One of things I realized as a newly minted attorney is that for all the scholarly thinking and legal memo writing that I learned in law school, what it didn’t teach me was how to actually be a practicing attorney. Practicing at a firm can be as foreign as the first time you went to a law school class and were asked to recite the facts of a case. Set forth below are some useful tips to keep in mind on your journey ahead as a newly minted attorney:
The reality is, as a new attorney, the learning curve is steep. You will be asked to do things that you haven’t done before, whether doing research on a discrete (and often esoteric) issue, reviewing contracts for key provisions or drafting simple agreements. And guess what? The senior attorneys or partners that you are working with know that you are new, inexperienced and may have not have done this before. Use this to your advantage and ask questions when you are unsure about something.

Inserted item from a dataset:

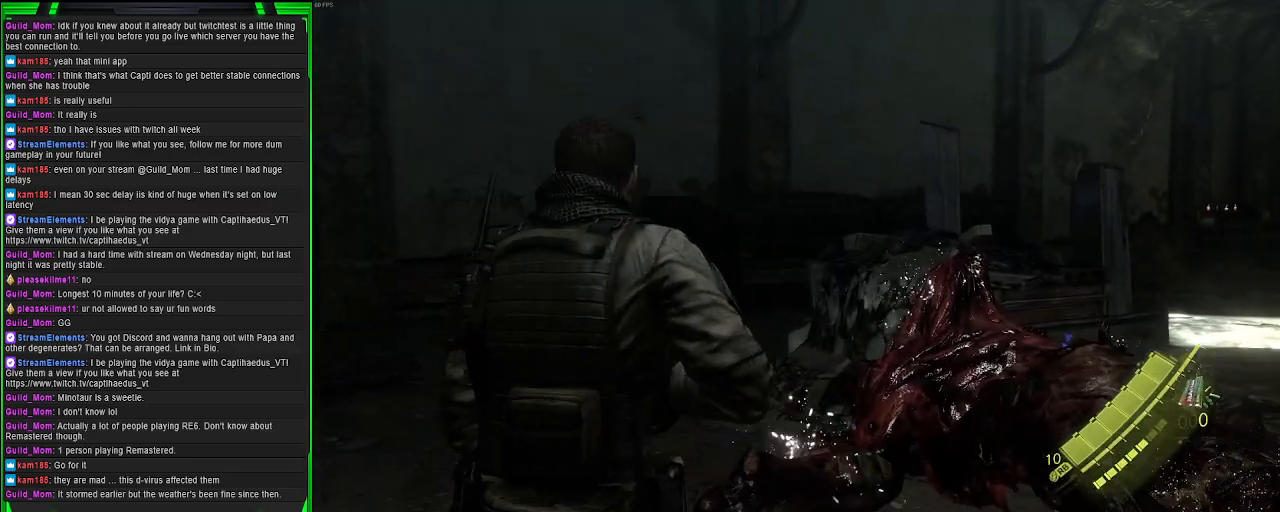
{"buttons": [], "left_stick": "up-right", "right_stick": "center", "events": [[300, "right_stick", "down"], [400, "right_stick", "center"]]}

It’s your job to get educated, but no one expects you to know everything (or much of anything) when you are just starting out.
Don’t Be A Know It All
Related to the first point, since you are new and probably lack the knowledge base, don’t pretend to know the answer. On the off chance that a client asks you a question about something, it is totally fine to say “Let me discuss with [insert partner’s name] and get back to you” rather than making up an answer off the cuff. Similarly, if a partner or senior associate asks you a question and you don’t know the answer, it is fine to say “Let me look into that and get back to you.” Once you get the answer, be sure to touch base promptly.

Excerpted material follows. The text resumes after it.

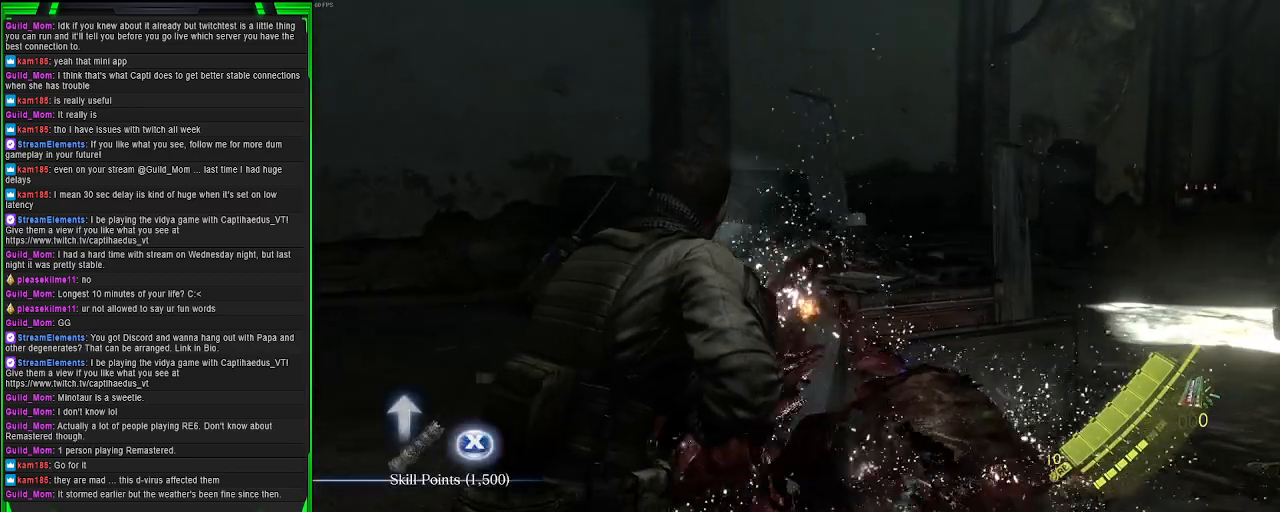
{"buttons": [], "left_stick": "up-left", "right_stick": "right", "events": [[50, "SQUARE", "down"], [100, "left_stick", "up-left"], [150, "SQUARE", "up"], [383, "right_stick", "right"]]}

As a junior attorney, you will be responsible for managing documents, case files etc. It is really important for you to be organized as more senior attorneys will expect you to pull documents when asked. The worst thing that can happen is that you don’t know where a key document or email is.
Punctuality & Responsiveness
If you are supposed to attend a meeting and it starts at 2:00 p.m., you should be there at 1:55 p.m latest. Punctuality is very important and if you think you will be late, email others on your team attending the meeting and let them know. Similarly, being responsive is equally important. Pick up your calls and respond to emails promptly. The reason these two traits are so important is because these qualities develop a sense of dependability and trust with the more senior associates, which is key when it comes to your long term success at a firm. A lack of punctuality or responsiveness, often implies a level disinterest (whether true or not), which you want to avoid.
At times, you can be slow at work. That’s just the reality of working at a firm. However, when you are slow, it is an opportunity to add value in some other way. For example, there could be a new law that just passed or a case that clarified an interpretation of an existing law, which would benefit the firm’s clients. Offer to research and write an article on the subject.